- [ENUNCIADO DA TAREFA]: Prolongue o texto sobre a morte do presidente iraniano Ebrahim Raisi a partir da última frase apresentada.

- [EXCERTO]:
● ● ● ●

Novo presidente iraniano vai ser escolhido numas eleições marcadas para 28 de junho. Analistas acreditam que o Conselho dos Guardiães só vai permitir candidatos que protejam a revolução neste tempo de revolta regional.

A morte do presidente do Irão, Ebrahim Raisi, confirmada ontem e ocorrida na sequência de um acidente de helicóptero no domingo pode levar a um período de instabilidade política, mas é improvável que mude a política externa do Irão ou o seu papel no Médio Oriente. O seu sucessor será escolhido numas eleições marcadas para 28 de junho. 

O clérigo ultraconservador era considerado um dos favoritos para suceder ao líder supremo Ali Khamenei, de 85 anos, que detém a autoridade máxima no Irão, e a sua morte representa um desafio para as autoridades iranianas no sentido de garantir a estabilidade do sistema político. Mas os analistas apostam na continuidade da política externa de Teerão, domínio do ayatollah Khamenei e do Conselho Supremo de Segurança Nacional.

“Pode surgir um sucessor que seja tão conservador e leal ao sistema como Raisi foi”, referiu ontem na rede social X Ali Vaez, especialista em Irão do International Crisis Group. “Na política externa, o líder supremo e o Corpo da Guarda Revolucionária Islâmica continuarão a dominar as decisões estratégicas”, prosseguiu este académico, antecipando “mais continuidade do que mudança”.

● ● ● ●

Dados de texto extraídos das páginas

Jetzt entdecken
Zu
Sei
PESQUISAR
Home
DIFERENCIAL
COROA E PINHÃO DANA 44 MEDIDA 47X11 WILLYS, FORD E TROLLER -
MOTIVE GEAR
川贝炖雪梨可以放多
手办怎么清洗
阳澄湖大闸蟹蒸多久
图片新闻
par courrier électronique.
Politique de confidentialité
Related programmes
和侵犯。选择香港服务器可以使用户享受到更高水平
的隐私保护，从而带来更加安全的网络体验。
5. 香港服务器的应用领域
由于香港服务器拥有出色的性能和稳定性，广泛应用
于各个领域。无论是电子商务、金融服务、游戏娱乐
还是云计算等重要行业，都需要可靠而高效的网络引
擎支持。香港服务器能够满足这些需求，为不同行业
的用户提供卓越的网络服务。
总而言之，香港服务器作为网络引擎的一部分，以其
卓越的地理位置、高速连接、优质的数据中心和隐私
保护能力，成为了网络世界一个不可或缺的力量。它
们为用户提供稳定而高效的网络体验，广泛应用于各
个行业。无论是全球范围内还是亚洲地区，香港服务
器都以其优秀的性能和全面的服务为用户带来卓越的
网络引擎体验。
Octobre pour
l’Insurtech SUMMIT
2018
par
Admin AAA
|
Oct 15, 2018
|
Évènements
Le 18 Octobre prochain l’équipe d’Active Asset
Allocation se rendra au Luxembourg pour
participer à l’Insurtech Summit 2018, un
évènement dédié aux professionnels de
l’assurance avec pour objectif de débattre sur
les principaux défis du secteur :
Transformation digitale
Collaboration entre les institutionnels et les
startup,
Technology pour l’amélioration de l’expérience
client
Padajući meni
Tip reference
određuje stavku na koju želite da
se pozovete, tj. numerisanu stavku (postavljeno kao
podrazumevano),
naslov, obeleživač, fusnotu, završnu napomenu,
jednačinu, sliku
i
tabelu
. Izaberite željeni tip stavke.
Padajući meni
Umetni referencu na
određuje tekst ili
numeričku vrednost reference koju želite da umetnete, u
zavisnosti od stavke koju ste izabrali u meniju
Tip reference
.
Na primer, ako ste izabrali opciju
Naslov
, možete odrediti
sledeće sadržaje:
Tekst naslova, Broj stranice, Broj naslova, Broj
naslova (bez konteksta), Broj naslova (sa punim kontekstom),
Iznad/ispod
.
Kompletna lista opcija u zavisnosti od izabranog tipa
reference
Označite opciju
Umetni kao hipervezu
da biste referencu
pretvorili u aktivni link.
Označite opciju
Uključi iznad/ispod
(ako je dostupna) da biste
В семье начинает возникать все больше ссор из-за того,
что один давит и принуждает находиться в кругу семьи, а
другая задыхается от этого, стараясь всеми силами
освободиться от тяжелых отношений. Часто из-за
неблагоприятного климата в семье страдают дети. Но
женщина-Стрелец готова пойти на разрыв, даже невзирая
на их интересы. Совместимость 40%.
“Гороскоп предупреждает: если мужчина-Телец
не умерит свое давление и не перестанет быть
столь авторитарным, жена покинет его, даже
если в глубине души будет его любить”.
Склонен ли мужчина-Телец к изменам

● ● ● ●

- [RESPOSTA ESPERADA]:
Já Farid Vahid, especialista em Irão da Fundação Jean Jaurès, recordava ontem que “Raisi estava absolutamente em sintonia com o Corpo de Guardas”, o que “deixou muito espaço e liberdade para os Guardas na região”. Com Raisi, “a tomada de decisões foi muito fluida porque ele era completamente subserviente ao líder”, disse Vahid à AFP, sublinhando que agora “a questão para os conservadores iranianos é encontrar alguém que seja eleito e que não lhes cause muitos problemas”.

“A morte de Raisi pode ter chocado o Médio Oriente e o mundo, mas é pouco provável que altere a direção estratégica do Irão em termos domésticos ou de política externa. Apesar de Raisi deter o título de presidente, a sua autoridade estava limitada pelo líder supremo do Irão, a quem pertence o poder em última instância na República Islâmica”, escreveu ontem Jonathan Panikoff, diretor do Scowcroft Middle East Security Initiative do think tank norte-americano Atlantic Council.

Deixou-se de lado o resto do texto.